Re: Bus Safety
Why weren't the "professional" bus drivers looking way ahead? The photo from the Sullivan Journal clearly shows the accident scene was visible at least half a mile back, maybe even a mile or more. The back-up from the construction site that caused the tractor to slow/stop may have been hidden over the crest of a hill, but you would have seen brake lights at the top of the hill. This should have caused an alert.
Professionals look at intersecting roadways to see if anyone is entering an on-ramp, and change lanes in anticipation rather than waiting until a vehicle is alongside attempting to merge. I always look 3/4 mile to one mile ahead (where the twisting Northeast terrain allows). For example, If I see a slow tractor trailer crawling along that another tractor trailer I am overtaking will have to pass, I give the second semi room so the driver will not have to brake and then attempt to regain highway speed.

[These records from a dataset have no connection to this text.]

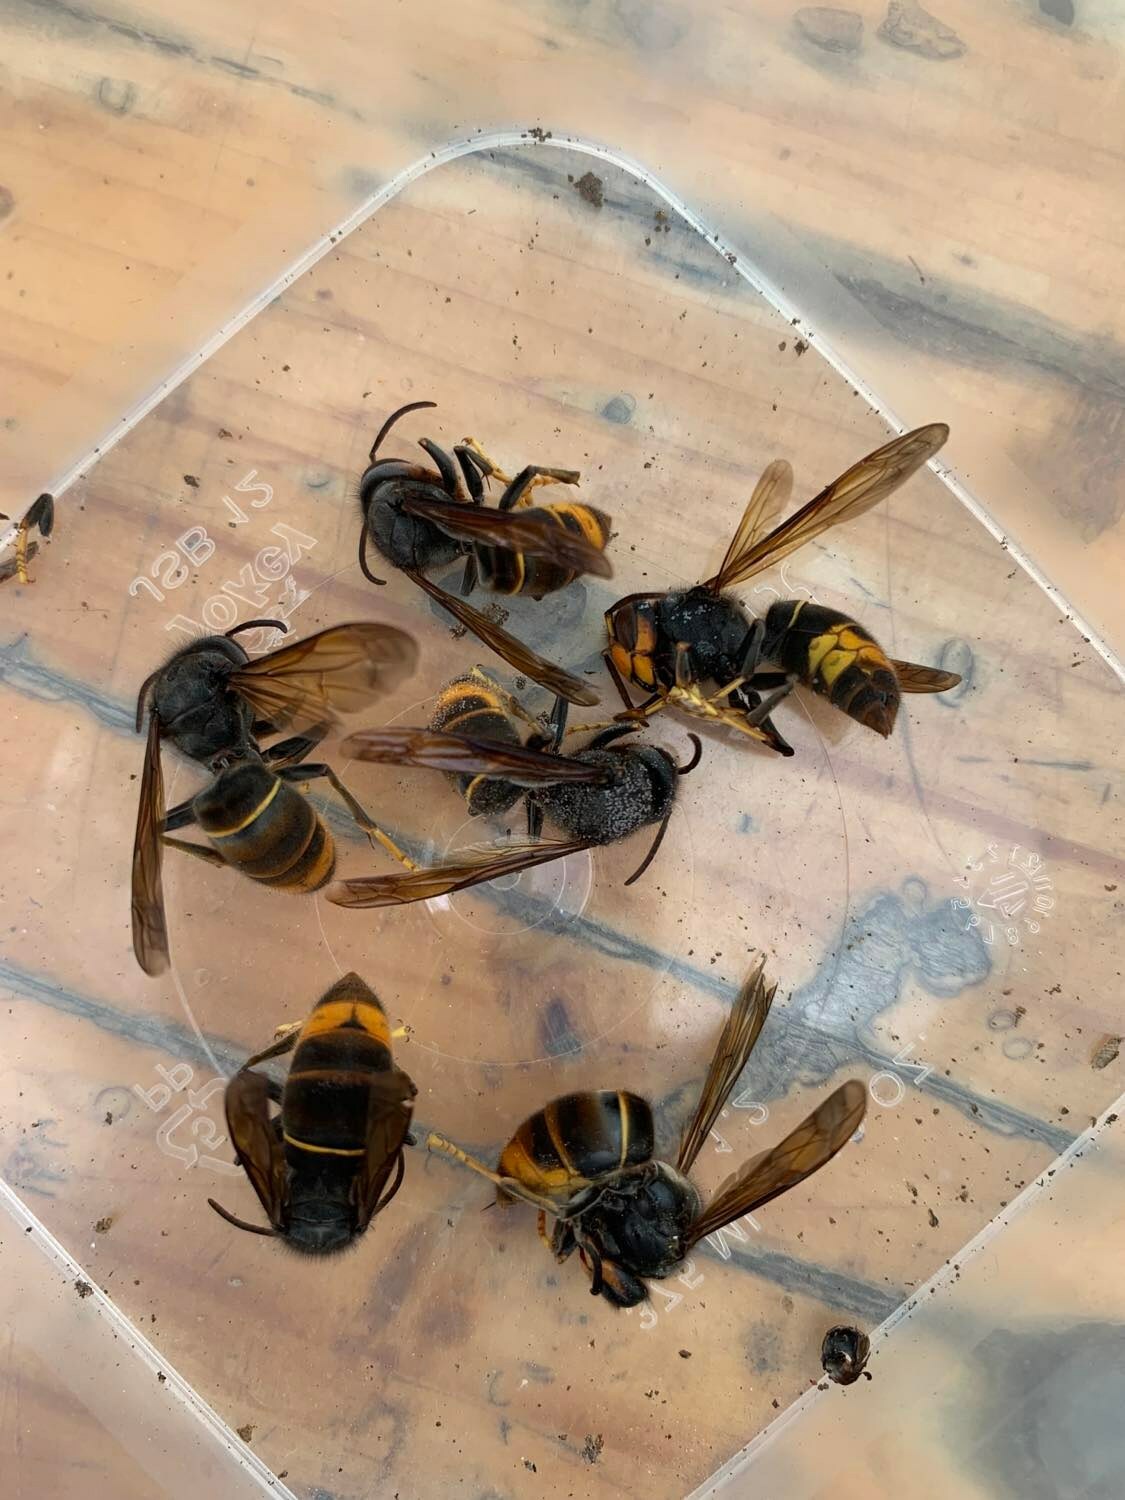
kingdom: Animalia
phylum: Arthropoda
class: Insecta
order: Hymenoptera
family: Vespidae
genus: Vespa
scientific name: Vespa velutina
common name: Asian hornet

I can see a parked Troop Car at about 2 miles on a straightaway, and expect the drivers around me to do stupid things when they see it, too. (Though with the new low-profile LED light bars, at distances beyond a half mile some foreign sedans with roof racks give the profile of a Smokey rolling toward me from the opposite direction. The old interstate cars of the 1980s, even without a light bar, were a dead giveaway at one mile with the lowered ground clearance.)
As an old phart I hate to say this, but maybe the fact that the lead bus driver was 75 years old may have something to do with this? Just saying . . . . .
p.s. This week I get to see if I can keep my CDL medical card . . . .
Edit: As I think about it, driving solo being distracted only by the clowns on the radio(s) is a bit different than having your attention divided by a full busload of high schoolers on a field trip clowning around behind you. I've never had more than a dozen or so teens ride with me. Maybe I should cut the driver some more slack . . . .
Someone said "Making good decisions comes from experience, experience comes from bad decisions." I say there are three kinds of people: those who learn from their mistakes, those who learn from the mistakes of others, and those who never learn.